I recently attended a science competition that my daughter had entered with her school team. While the program and competition are really neat, I couldn't believe the awards ceremony. Medals were awarded for fourth place, FOURTH PLACE. If that wasn't enough, ribbons were given to teams that earned 5th-11th place. Seriously?! 11th place?! I love my daughter and I love watching her compete; and while I am quite proud of her, I don't believe 11th place is worthy of celebrating with a ribbon...
We have been blessed with two beautiful, wonderful, super intelligent daughters. They are totally brag-worthy. They earn spots in many competitions. I believe I am developing an allergy to bees; spelling bees, geography bees, bee bees...

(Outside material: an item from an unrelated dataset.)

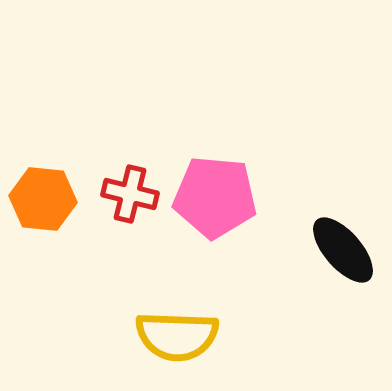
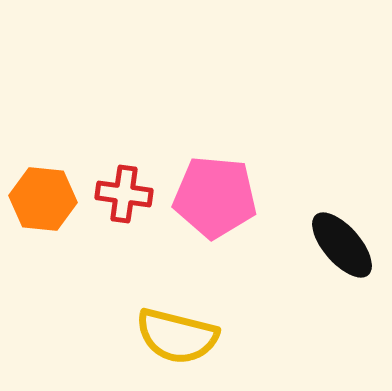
red cross: moved 6 px left; rotated 6 degrees counterclockwise
black ellipse: moved 1 px left, 5 px up
yellow semicircle: rotated 12 degrees clockwise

Between them our girls have pretty much earned just about every academic honor possible for elementary school children. At the end of the school year their elementary school hosts an awards ceremony. IT...IS...PAINFUL! Our then, 5th grader, earned the highest academic achievement award for EVERY category. She also broke some records and earned some significant honors. Instead of just calling her up once and listing her honors, she had to keep walking across the stage to receive her awards. Receiving the special recognition is fine for the most significant awards, however, that day the girls walked away with enough paper awards to wallpaper an entire bedroom. In my opinion that is WAY TOO MANY AWARDS. That day students were given an award for completing 25 Accelerated Reading points. To put it into perspective our daughter earned over 600 AR points (100 points is expected of 5th graders). An award for completing 25 points is saying "Congratulations, you read significantly less than expected of you."
So what is wrong with giving an 11th place ribbon or an award for completing 25% of what was expected? Quite a bit. I've been noticing it more and more with my first-year college students. They turn in a paper that is not even close to the requirements laid out for them in a rubric and act shocked when they don't receive an "A" grade. They seriously don't understand why I have graded them so harshly, clearly I don't know what I'm doing; After all, they've never received such a low grade on a paper before (C's = F's in their minds). It is at that point I remind them that they've never been to college before and then show them where I had grace with their papers.
We're raising a generation of people who are entitled and ok with doing the minimum work but expecting the highest honor. They are essentially mediocre students that believe they are far above mediocracy. How can we blame them when we've given them awards for 2nd to last place and for doing 25% of what's expected of them?
I'm not saying abolish all awards, excellence should be rewarded, but too many gold stars diminish the value of the star. Giving students awards for mediocre work creates students who are ok with being mediocre instead of striving to be and do better and, at the end of the day, we all lose from that.